そういえば、講習の合間のお話でも「帯をそんな胸高に締めたら若い娘さんみたい」「衿は詰まり過ぎても抜きすぎてもみっともないですからね」などの警告を多く受け‥いや、それはそのとおりなんでしょうが‥「気楽に着物を楽しんでくださいねー」と一方では勧めるのと矛盾したメッセージが送られていたようで、全体的に「うかつな格好で外には出られない」雰囲気があったように感じました。
まぁしかし、それは私にはあまり関係ないことで。着付けを習いに行くまでに、キモノの楽しみ方については既に自分のイメージが出来ていました。お気に入りの服としてキモノを着る。その場をより楽しむためにキモノを着る。だから、綺麗には着たいけど、隙のない装いをしようとは思わない。ただ、許容範囲のイメージを知るために知識はほしい。
キモノライフのお手本は、着物好きの友人や、ネットで知ったふだんぎ着物愛好家の方々でした。当時自分の中でネットアイドルだった方々と、後になって一緒に遊んだりできるようになるとまでは、この頃は思っていませんでしたが‥。
そういうわけで、教室の雰囲気にもかかわらず、私は私で新しく習った知識で早く実地を試したい気持ち満々でした。

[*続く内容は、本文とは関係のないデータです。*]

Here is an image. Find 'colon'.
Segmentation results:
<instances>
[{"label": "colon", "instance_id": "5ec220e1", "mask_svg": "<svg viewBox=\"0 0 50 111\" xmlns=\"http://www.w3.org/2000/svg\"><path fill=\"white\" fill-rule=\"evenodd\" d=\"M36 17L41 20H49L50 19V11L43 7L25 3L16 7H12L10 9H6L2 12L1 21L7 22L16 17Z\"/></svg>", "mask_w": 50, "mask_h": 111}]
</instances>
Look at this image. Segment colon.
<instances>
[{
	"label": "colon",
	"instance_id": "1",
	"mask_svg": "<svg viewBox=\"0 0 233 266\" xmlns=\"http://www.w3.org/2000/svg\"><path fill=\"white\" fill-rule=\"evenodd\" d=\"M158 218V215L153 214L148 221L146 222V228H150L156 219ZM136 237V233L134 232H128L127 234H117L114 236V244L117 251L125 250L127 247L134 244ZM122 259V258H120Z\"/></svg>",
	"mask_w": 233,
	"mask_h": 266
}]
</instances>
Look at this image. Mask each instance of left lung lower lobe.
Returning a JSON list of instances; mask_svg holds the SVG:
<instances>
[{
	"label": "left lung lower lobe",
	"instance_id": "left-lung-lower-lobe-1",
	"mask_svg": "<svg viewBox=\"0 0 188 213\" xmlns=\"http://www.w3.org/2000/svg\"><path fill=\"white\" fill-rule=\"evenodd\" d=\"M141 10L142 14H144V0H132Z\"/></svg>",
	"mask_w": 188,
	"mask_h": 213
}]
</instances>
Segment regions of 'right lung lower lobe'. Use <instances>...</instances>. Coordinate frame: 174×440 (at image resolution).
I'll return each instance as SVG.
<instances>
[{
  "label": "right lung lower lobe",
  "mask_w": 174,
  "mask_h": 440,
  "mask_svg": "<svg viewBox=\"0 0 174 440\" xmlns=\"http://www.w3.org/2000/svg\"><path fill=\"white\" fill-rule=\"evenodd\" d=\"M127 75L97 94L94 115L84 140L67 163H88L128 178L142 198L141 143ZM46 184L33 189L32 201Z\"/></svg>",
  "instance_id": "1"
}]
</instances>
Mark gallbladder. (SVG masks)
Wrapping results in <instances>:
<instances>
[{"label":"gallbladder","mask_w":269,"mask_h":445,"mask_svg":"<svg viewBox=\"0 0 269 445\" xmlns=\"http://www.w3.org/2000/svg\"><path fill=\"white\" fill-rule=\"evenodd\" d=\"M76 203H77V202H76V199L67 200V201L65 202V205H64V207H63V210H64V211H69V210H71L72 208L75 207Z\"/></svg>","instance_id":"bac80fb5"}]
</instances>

どんどん新しいことを習っていくのが本当に楽しくて、それぞれ完璧には程遠いものの知識技術を大いに向上させ(これまでがあんまりにもだったので伸びる余地が大きかった)、4月から習い始めて6月の頭には、もういそいそと着物で出かけました。
出かけた先は「蔵女性サミット」という、日本酒造りにたずさわる女性達と語らい、かつ飲もうという集まり。日本酒で女性ならやっぱり和服でしょう~というノリでした。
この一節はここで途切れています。